An e-mail appeared in my inbox asking me to donate money to the Lance Armstrong Foundation LiveStrong. I thought, instead of donating money I'll do it. I'll run the half marathon. My husband decided to run it with me as a show of support for my very difficult year. I also recruited a friend, Melissa, to run it with me.

I found an awesome running program online that detailed out how a novice should train for a half marathon. I did everything that the program asked me to do. People have asked me if it was easy. The answer is sort of. It's amazing how your body responds to exercise. For a year and a half, I had been pregnant or immobile. Once I reintroduced my body to exercise, muscle memory kicked in. I got better and better with each run. Also, a very experienced runner told me that if you can physically run three miles, the rest is mental. I agree with this. It's hard! You have to push yourself to continue on even when your legs are screaming at you. Most importantly, you have to make it a priority. I had to say, "Yes! The baby just woke up from his nap, and he's crying.

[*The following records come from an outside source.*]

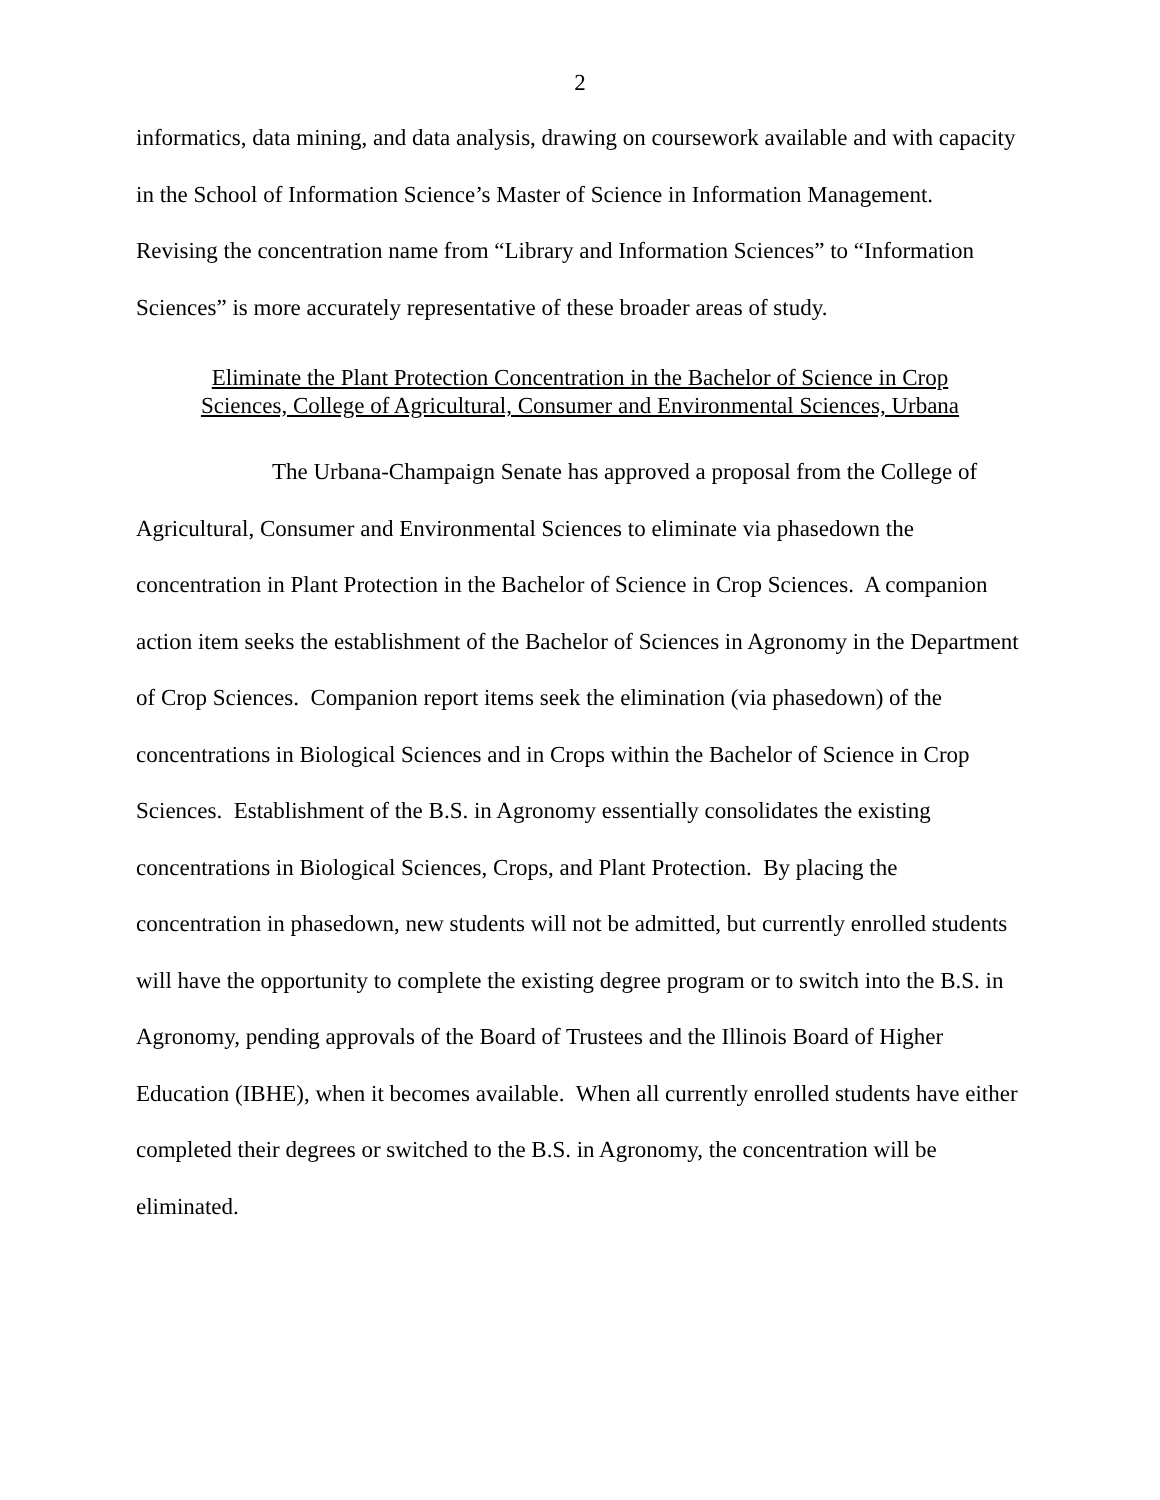2
informatics, data mining, and data analysis, drawing on coursework available and with capacity in the School of Information Science’s Master of Science in Information Management. Revising the concentration name from “Library and Information Sciences” to “Information Sciences” is more accurately representative of these broader areas of study.
Eliminate the Plant Protection Concentration in the Bachelor of Science in Crop
Sciences, College of Agricultural, Consumer and Environmental Sciences, Urbana
The Urbana-Champaign Senate has approved a proposal from the College of Agricultural, Consumer and Environmental Sciences to eliminate via phasedown the concentration in Plant Protection in the Bachelor of Science in Crop Sciences. A companion action item seeks the establishment of the Bachelor of Sciences in Agronomy in the Department of Crop Sciences. Companion report items seek the elimination (via phasedown) of the concentrations in Biological Sciences and in Crops within the Bachelor of Science in Crop Sciences. Establishment of the B.S. in Agronomy essentially consolidates the existing concentrations in Biological Sciences, Crops, and Plant Protection. By placing the concentration in phasedown, new students will not be admitted, but currently enrolled students will have the opportunity to complete the existing degree program or to switch into the B.S. in Agronomy, pending approvals of the Board of Trustees and the Illinois Board of Higher Education (IBHE), when it becomes available. When all currently enrolled students have either completed their degrees or switched to the B.S. in Agronomy, the concentration will be eliminated.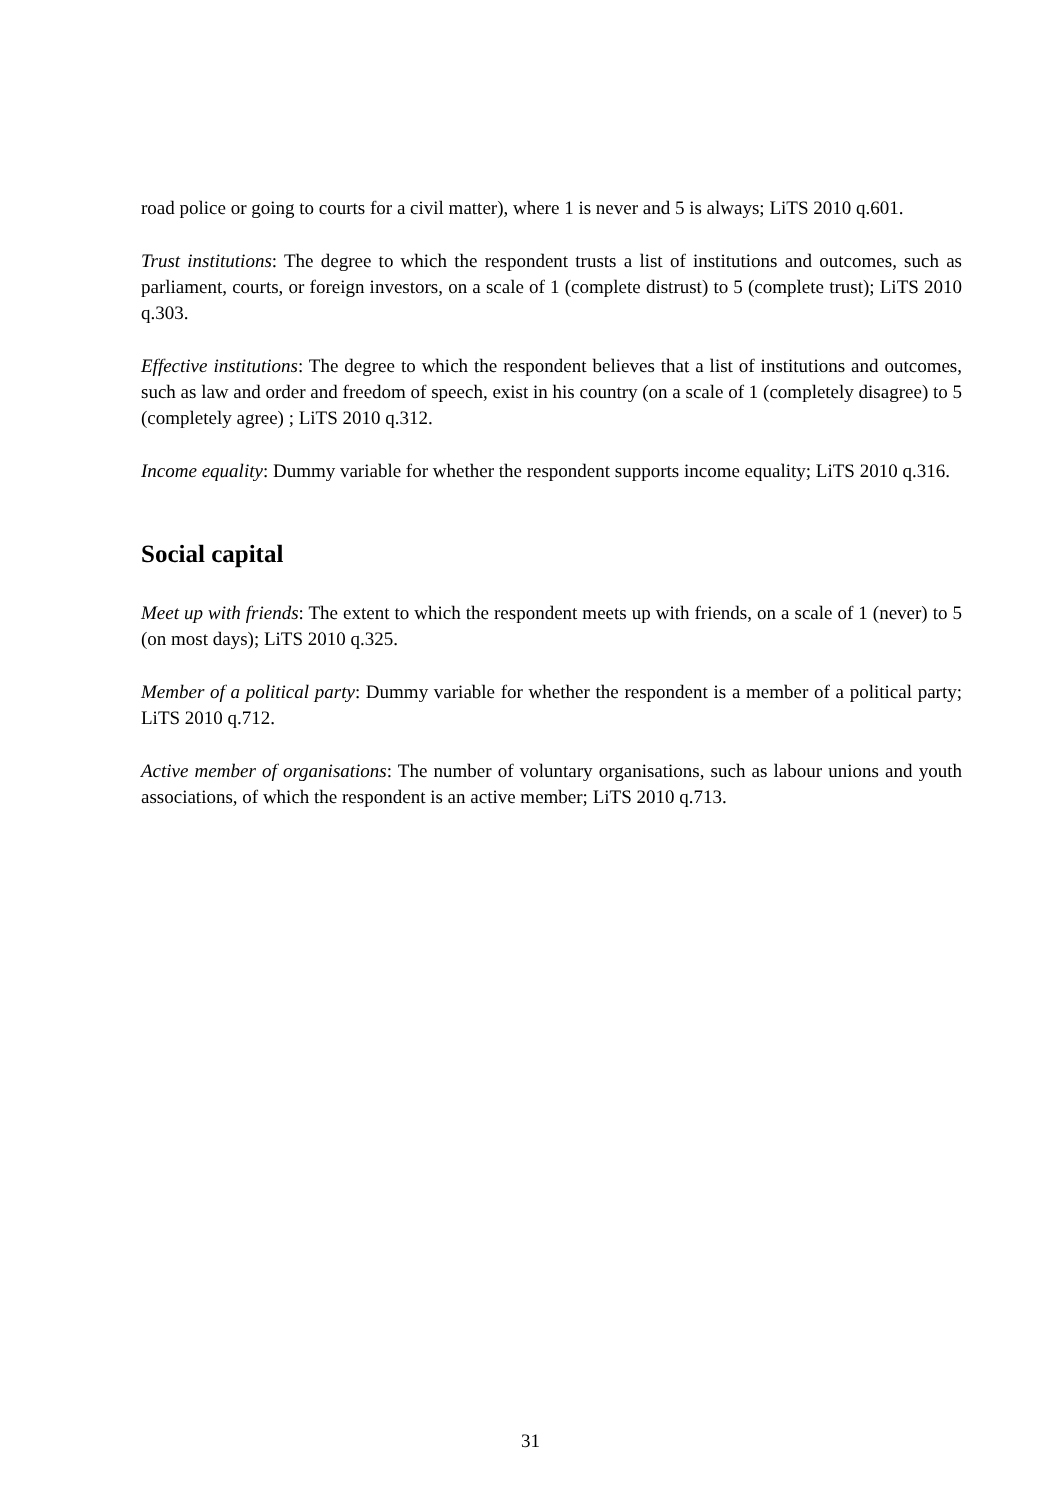road police or going to courts for a civil matter), where 1 is never and 5 is always; LiTS 2010 q.601.
Trust institutions: The degree to which the respondent trusts a list of institutions and outcomes, such as parliament, courts, or foreign investors, on a scale of 1 (complete distrust) to 5 (complete trust); LiTS 2010 q.303.
Effective institutions: The degree to which the respondent believes that a list of institutions and outcomes, such as law and order and freedom of speech, exist in his country (on a scale of 1 (completely disagree) to 5 (completely agree) ; LiTS 2010 q.312.
Income equality: Dummy variable for whether the respondent supports income equality; LiTS 2010 q.316.
Social capital
Meet up with friends: The extent to which the respondent meets up with friends, on a scale of 1 (never) to 5 (on most days); LiTS 2010 q.325.
Member of a political party: Dummy variable for whether the respondent is a member of a political party; LiTS 2010 q.712.
Active member of organisations: The number of voluntary organisations, such as labour unions and youth associations, of which the respondent is an active member; LiTS 2010 q.713.
31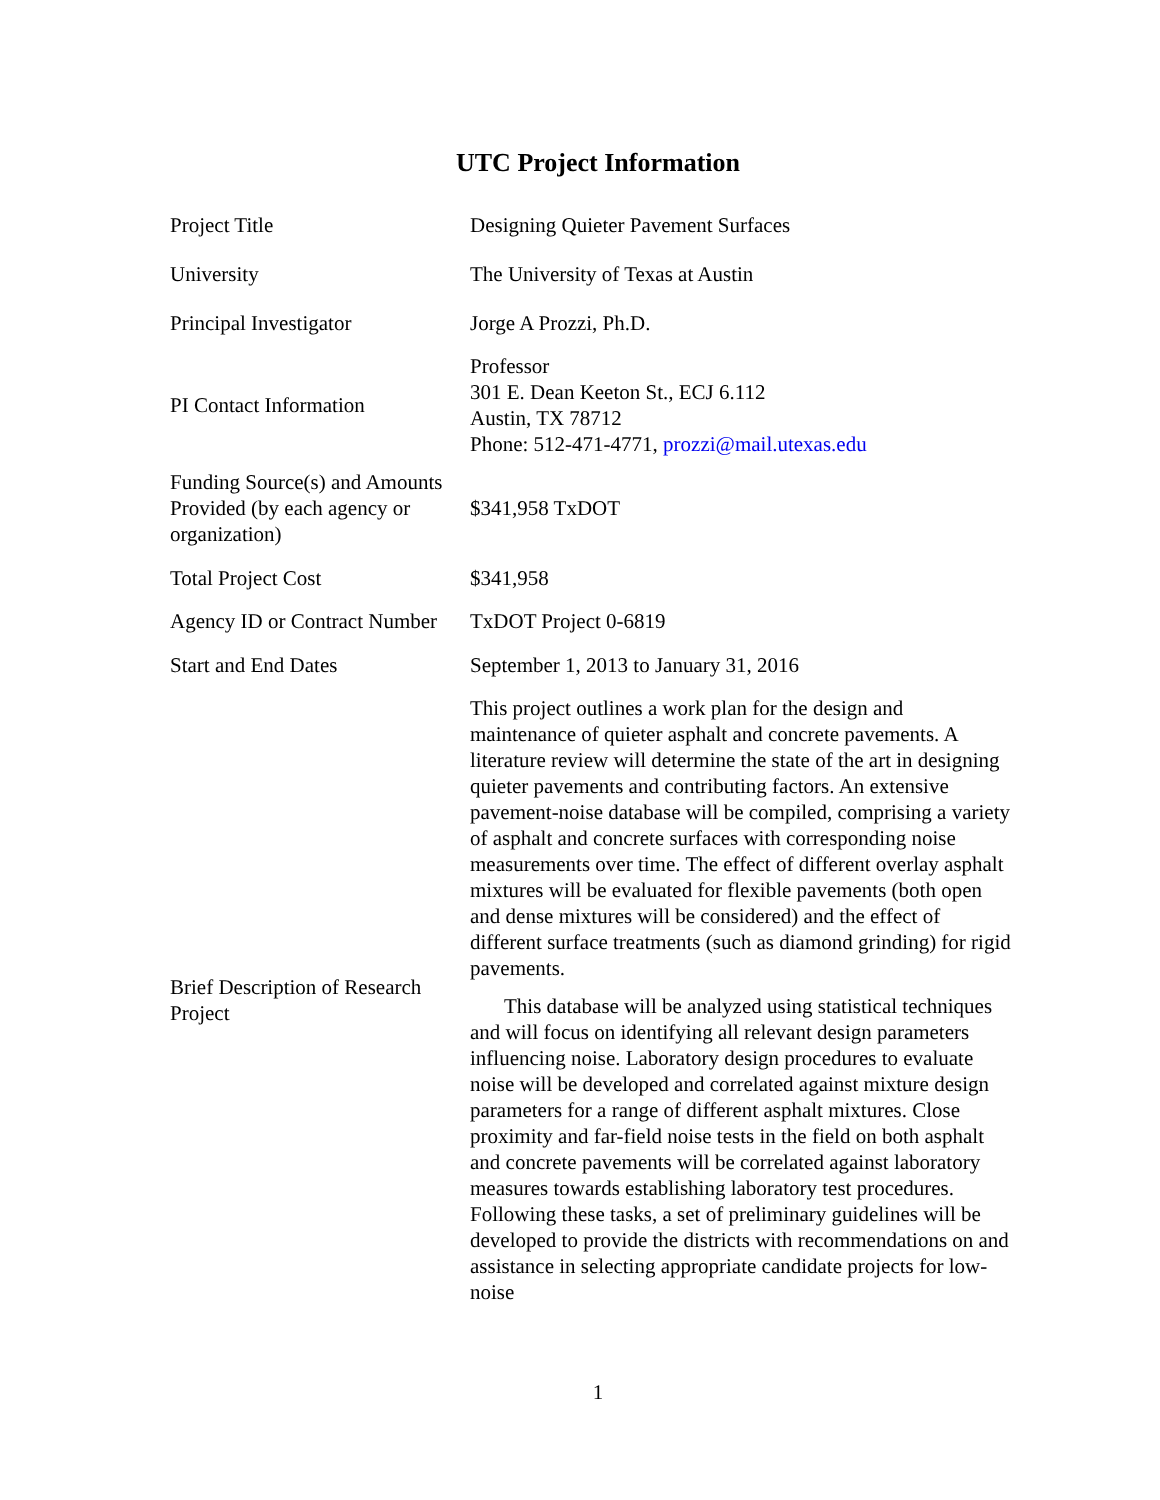UTC Project Information
| Project Title | Designing Quieter Pavement Surfaces |
| University | The University of Texas at Austin |
| Principal Investigator | Jorge A Prozzi, Ph.D. |
| PI Contact Information | Professor 301 E. Dean Keeton St., ECJ 6.112 Austin, TX 78712 Phone: 512-471-4771, prozzi@mail.utexas.edu |
| Funding Source(s) and Amounts Provided (by each agency or organization) | $341,958 TxDOT |
| Total Project Cost | $341,958 |
| Agency ID or Contract Number | TxDOT Project 0-6819 |
| Start and End Dates | September 1, 2013 to January 31, 2016 |
| Brief Description of Research Project | This project outlines a work plan for the design and maintenance of quieter asphalt and concrete pavements. A literature review will determine the state of the art in designing quieter pavements and contributing factors. An extensive pavement-noise database will be compiled, comprising a variety of asphalt and concrete surfaces with corresponding noise measurements over time. The effect of different overlay asphalt mixtures will be evaluated for flexible pavements (both open and dense mixtures will be considered) and the effect of different surface treatments (such as diamond grinding) for rigid pavements. This database will be analyzed using statistical techniques and will focus on identifying all relevant design parameters influencing noise. Laboratory design procedures to evaluate noise will be developed and correlated against mixture design parameters for a range of different asphalt mixtures. Close proximity and far-field noise tests in the field on both asphalt and concrete pavements will be correlated against laboratory measures towards establishing laboratory test procedures. Following these tasks, a set of preliminary guidelines will be developed to provide the districts with recommendations on and assistance in selecting appropriate candidate projects for low-noise |
1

However, I have five minutes of cool down that I must do so that I don't injure myself." The running is very hard on your legs and feet. About two weeks before the half marathon, I lost feeling in both sets of toes. My doctor advised me to quit running. Are you kidding? I didn't do all of this training for nothing. That's when we had a frank discussion of "is this going to kill me or permanently injure me?" The answer was no so I kept training.

The weekend before the half marathon on a very cold, wet morning Chris, Melissa and I completed our final run before the big day - 10 MILES. I, Carolanne Norris, who couldn't run a full mile in October ran (not walked) 10 miles at the beginning of February.